The satiated life he lived was the kind that has always frustrated Dr Besigye whose whinnying about the elite being the “problem” never gets old. Mao, in 2017, wrote about visiting the “leafy Nagenda residence” in the upscale Kampala suburb of Muyenga and being given a “tour of the large house and the grounds.”
“In the living room there was a massive hand carved centre table with all the totems of the clans of Buganda beautifully displayed. We walked around the table as he explained the meanings and significance of each of the clans and their totems and unique roles in the Buganda royal constellation,” Mao said of the author of The Seasons of Thomas Tebo: A Vivid Allegory of Modern Uganda.
But the difference between the elite in Nagenda and the rest that Besigye chides so much is that Nagenda was one of the few who spoke even with food in his mouth. He probably knew when to speak, or as one of the most iconic spin doctors of Uganda’s recent political history, he merely threw bones from the dining table – bones that choked those who dived for it.
Spin master and sportsman
Mr Nagenda, a veteran journalist, died on Saturday afternoon at Medipal International Hospital in Kampala where he had been admitted for weeks, according to the presidency. He was 84.

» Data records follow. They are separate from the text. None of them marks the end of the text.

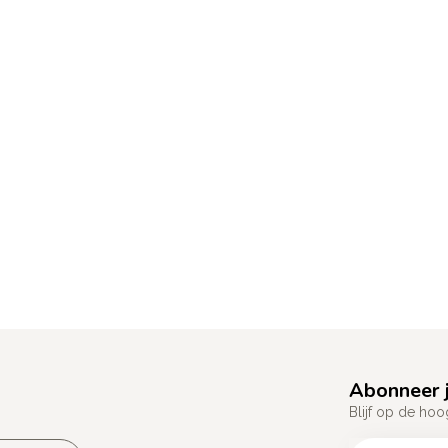
Abonneer j
Blijf op de hoo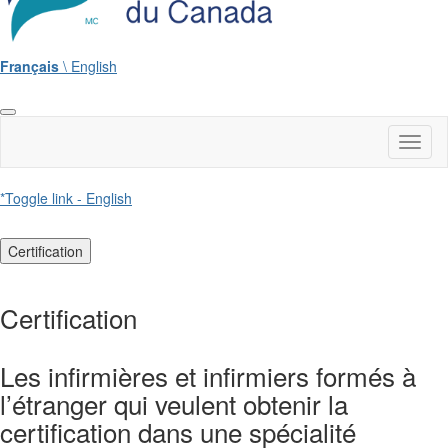
Français
\ English
Toggl
naviga
*Toggle link - English
Certification
Certification
Les infirmières et infirmiers formés à
l’étranger qui veulent obtenir la
certification dans une spécialité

Born John Mwesigwa Robin Nagenda on April 25, 1938 in Rwanda where his father William Nagenda had travelled as a Christian missionary.
Nagenda was one of the longest-serving media advisors of President Museveni and a close associate of Buganda king Ronald Mutebi, whom he claims to have met while in exile in London, United Kingdom, in the 1960s and played a foster uncle to.
An avid and lifetime cricketer, the alumnus of Busoga College Mwiri where the gentleman’s game thrived most of any schools at the time, played a One Day International in the 1975 World Cup for East Africa. He appeared in one first-class cricket match in England in 1975, and played cricket for Uganda.
Nagenda returned to Uganda after Museveni captured power in 1986 and dedicated his life to spinning for the regime, he first faced in 1985 while stringing for the BBC.